Reflected in the shimmering waters of its moat, the Château de Chantilly looks like a fairytale castle, almost too perfect to be true. And in a way, it is: the Renaissance-style Grand Château isn't much more than 100 years old (although the adjoining Petit Château dates from the 16th century). The castle that previously stood on this site was razed during the Revolution by angry citizens for whom Chantilly, fief of two ancient warrior families, the Montmorencys and the Condés, symbolized aristocratic privilege and military might.
The Grand Château houses the Musée Condé, a jewel of a collection which ranges from the curious — a wax head of King Henri IV, the pink Condé diamond — to the sublime: Piero di Cosimo's Portrait of Simonetta Vespucci, Raphael's Virgin of Loreto, works by Botticelli, several pictures by Poussin, two masterpieces by Watteau, a splendid series of Renaissance portraits by the Clouet father and son (including the famous Catherine de Médicis and Henri III), and an admirable collection of illuminated manuscripts. Arranged just as the Duc d'Aumale, the last owner of Chantilly, left it (with orders that it never be changed), the museum has the personal and agreeably eccentric style of a private collection.

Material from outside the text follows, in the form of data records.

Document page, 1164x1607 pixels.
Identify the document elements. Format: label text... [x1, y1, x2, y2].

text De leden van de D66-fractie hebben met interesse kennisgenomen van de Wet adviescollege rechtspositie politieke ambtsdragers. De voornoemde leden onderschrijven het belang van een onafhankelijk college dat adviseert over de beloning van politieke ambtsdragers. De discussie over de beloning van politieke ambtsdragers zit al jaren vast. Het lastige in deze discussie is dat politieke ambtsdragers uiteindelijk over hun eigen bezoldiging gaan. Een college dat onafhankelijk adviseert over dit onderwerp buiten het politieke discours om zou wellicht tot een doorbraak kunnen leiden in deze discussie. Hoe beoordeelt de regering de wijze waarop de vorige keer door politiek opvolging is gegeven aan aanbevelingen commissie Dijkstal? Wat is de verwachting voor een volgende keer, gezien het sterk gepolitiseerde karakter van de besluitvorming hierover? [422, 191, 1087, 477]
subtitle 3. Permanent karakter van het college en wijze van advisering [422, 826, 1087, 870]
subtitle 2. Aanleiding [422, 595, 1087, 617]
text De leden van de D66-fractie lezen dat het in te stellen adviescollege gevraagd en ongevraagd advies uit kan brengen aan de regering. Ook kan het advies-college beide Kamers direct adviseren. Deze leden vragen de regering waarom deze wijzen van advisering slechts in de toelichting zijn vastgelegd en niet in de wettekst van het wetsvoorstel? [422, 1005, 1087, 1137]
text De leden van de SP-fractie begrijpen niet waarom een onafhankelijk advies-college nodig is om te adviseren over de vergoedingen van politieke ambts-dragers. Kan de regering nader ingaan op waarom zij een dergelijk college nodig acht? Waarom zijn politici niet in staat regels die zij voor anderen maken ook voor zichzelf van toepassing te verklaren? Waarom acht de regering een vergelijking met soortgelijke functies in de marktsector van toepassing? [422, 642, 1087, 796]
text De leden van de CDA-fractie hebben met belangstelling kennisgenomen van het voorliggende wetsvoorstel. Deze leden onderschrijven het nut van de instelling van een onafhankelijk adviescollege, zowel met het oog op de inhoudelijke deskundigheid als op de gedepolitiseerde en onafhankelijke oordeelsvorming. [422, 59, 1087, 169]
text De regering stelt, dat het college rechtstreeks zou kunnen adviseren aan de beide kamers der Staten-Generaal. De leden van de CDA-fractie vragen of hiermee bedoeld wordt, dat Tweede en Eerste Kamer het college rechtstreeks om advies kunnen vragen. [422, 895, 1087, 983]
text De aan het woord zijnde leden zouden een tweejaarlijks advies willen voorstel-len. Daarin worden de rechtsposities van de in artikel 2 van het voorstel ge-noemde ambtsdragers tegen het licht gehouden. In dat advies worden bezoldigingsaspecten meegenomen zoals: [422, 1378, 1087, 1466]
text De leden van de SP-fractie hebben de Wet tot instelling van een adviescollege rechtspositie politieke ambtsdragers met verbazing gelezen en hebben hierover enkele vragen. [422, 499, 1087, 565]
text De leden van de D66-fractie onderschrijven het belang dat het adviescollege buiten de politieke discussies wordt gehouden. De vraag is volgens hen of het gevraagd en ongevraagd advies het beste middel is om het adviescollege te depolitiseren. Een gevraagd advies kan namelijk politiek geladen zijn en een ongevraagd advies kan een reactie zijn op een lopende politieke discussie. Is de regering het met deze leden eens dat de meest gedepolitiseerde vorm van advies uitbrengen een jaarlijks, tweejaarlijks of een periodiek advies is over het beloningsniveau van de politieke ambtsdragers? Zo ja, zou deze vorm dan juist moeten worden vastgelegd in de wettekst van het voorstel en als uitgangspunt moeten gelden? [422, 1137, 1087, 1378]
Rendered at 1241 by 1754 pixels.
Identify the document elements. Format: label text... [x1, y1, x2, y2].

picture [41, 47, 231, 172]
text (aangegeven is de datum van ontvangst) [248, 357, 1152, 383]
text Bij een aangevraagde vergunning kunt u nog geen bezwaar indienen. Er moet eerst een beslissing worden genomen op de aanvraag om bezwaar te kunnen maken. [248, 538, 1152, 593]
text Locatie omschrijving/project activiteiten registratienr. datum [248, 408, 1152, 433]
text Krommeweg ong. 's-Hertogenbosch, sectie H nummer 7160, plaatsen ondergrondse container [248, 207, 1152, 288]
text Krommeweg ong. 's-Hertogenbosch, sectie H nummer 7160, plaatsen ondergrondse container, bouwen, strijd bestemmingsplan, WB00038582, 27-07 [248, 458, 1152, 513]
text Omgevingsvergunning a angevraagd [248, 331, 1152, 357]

Connoisseurs of fine equines know Chantilly as the site of a famous racetrack and Thoroughbred training center. A fascinating “living museum” (Musée Vivant du Cheval) devoted to horses occupies the colossal 18th-century stables. From an architectural viewpoint, these Grandes Ecuries are more imposing than the château itself. But then that is not so surprising: the Prince of Condé, who built the stables, was convinced that he would be reincarnated as a horse!
The château's majestic park, complete with a canal, gardens and pools planned by 17th-century landscape artist André Le Nôtre, is crisscrossed by shady walks and velvety lawns. But the immense (nearly 16,000-acre) Chantilly forest, with its hiking paths and ponds, is by far the best choice for a long woodland ramble. Take care, though: between 9 a.m. and noon some 3,000 Thoroughbreds thunder into the forest for their morning workout!
For a bird's-eye view of the château and surrounding areas, a hot-air balloon tethered there takes 30 visitors at a time up to an altitude of nearly 500 feet (150 meters).